BEGIN Text for analysis
At September 30, 2015, our cash balance was $749 compared to $172,730 at December 31, 2014. The decrease in cash is attributed to proceeds of $22,967 in notes payable to an officer, $353,833 from the issuance of convertible notes payable, and proceeds of $171,515 from short term cash flow loans, all of which were used to pay operating expenses, purchases of inventory, equipment upgrades, and final payment on our previously announced acquisition with the remaining amounts unspent.

 

At September 30, 2015, we had total current liabilities of $5,440,167 compared with total current liabilities of $2,643,808 at December 31, 2014. The increase in total liabilities is attributed to a decrease in derivative liability of $145,434 on convertible notes, an increase in Series C convertible preferred stock to be issued of $1,425,000 and accounts payable and accrued liabilities of $756,237 due to timing differences between the payment terms of various operating expenditures. We also received proceeds of $22,967 in notes payable to an officer, and $353,833 received from the issuance of convertible debt during the nine-month period, and made repayments of principal and interest of $59,791 for notes and accrued interest.

 

At September 30, 2015, we had a working capital deficit of $5,151,996 compared with a working capital deficit of $2,058,325 at December 31, 2014. The increase in working capital deficit is attributed to the consumption of various prepaid services paid for by the issuance of restricted stock, losses incurred in ramping up our production and inventory, the recording of Series C convertible preferred stock to be issued of $1,425,000 and an increase in accrued expenses.

 

Cash Flows

 

   For The Nine Months Ended  Percentage
   September 30,  September 30,  Increase
   2015  2014  (Decrease)
Cash Used in Operating Activities  $(561,374)  $(309,881)   (81.2)%
Cash Used in Investing Activities  $(87,338)  $(57,168)   (52.8)%
Cash Provided by Financing Activities  $476,731   $400,500    19.0%
Net Increase (Decrease) in Cash  $(171,981)  $33,451    (614.1)%

 

 

Cash flow from Operating Activities

 

During the nine months ended September 30, 2015, we used $561,374 of cash in operating activities compared to the use of $309,881 of cash for operating activities during the period ended September 30, 2014. The increase in the use of cash for operating activities was mainly attributed to our net loss of $2,685,556, offset mainly by impairment of intangible assets of $876,937, depreciation and amortization of $127,021, amortization of deferred financing cost of $74,810, bad debt expense of $125,000, $110,826 for non-cash interest expense accrued on notes payable, and $253,000 for prepaid assets amortized during the period, an adjustment of amortization of debt discount of $628,111, decrease in accounts receivable – others of $24,056 and an increase of $524,871 in accounts payable and accrued expenses offset by gain on change in fair value of derivative liability of $499,266 and an increase in accounts receivable of $93,750, and an increase in inventory of $27,434.

 

 7 

 

Cash flow from Investing Activities

 

During the nine months ended September 30, 2015, we used $87,338 in investing activities. We used $43,395 for the purchase of certain upgrades to our manufacturing equipment utilized by the bottling manufacturer in producing our product, paid $45,100 to Xtreme Technologies, Inc. as part of Stock Purchase Agreement, paid $12,130 on potential joint venture offset by a cash acquired from Xtreme of $13,287.

 

Cash flow from Financing Activities

 

During the nine months ended September 30, 2015 and 2014, we received net proceeds of $476,731 and $400,500, respectively from financing activities. The increase in proceeds from financing activities is mainly attributed to $353,833 from the issuance of convertible debentures which are unsecured, bear interest at between 8% and 15% per annum, proceeds from notes payable others of $171,515 and additional loans from an officer in the amount of $22,967, less payment of financing costs and repayments for an outstanding note payable and the accrued interest thereon.
END Text for analysis
BEGIN Data
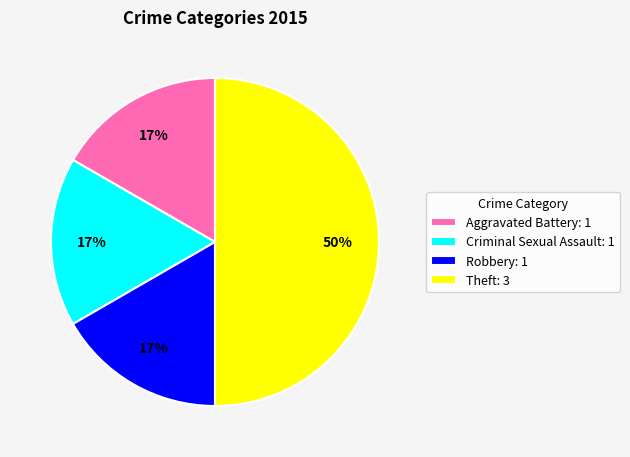

Count the number of slices in the pie.

4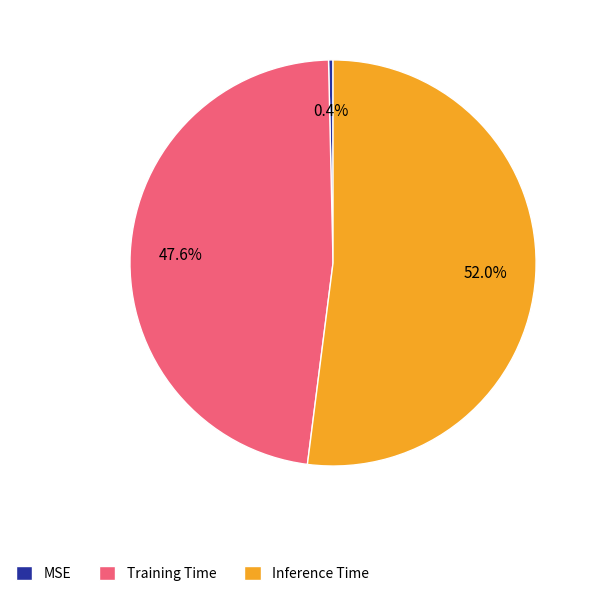

To the nearest percent, what is the combined percentage of Training Time and MSE?

48%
END Data
Work to be completed: Update the cash flow discussion by writing out everything from "Cash flow from Financing" down to "accrued interest thereon." with "convertible debentures" changed to "convertible notes".

Answer section:
Cash flow from Financing Activities

 

During the nine months ended September 30, 2015 and 2014, we received net proceeds of $476,731 and $400,500, respectively from financing activities. The increase in proceeds from financing activities is mainly attributed to $353,833 from the issuance of convertible notes which are unsecured, bear interest at between 8% and 15% per annum, proceeds from notes payable others of $171,515 and additional loans from an officer in the amount of $22,967, less payment of financing costs and repayments for an outstanding note payable and the accrued interest thereon.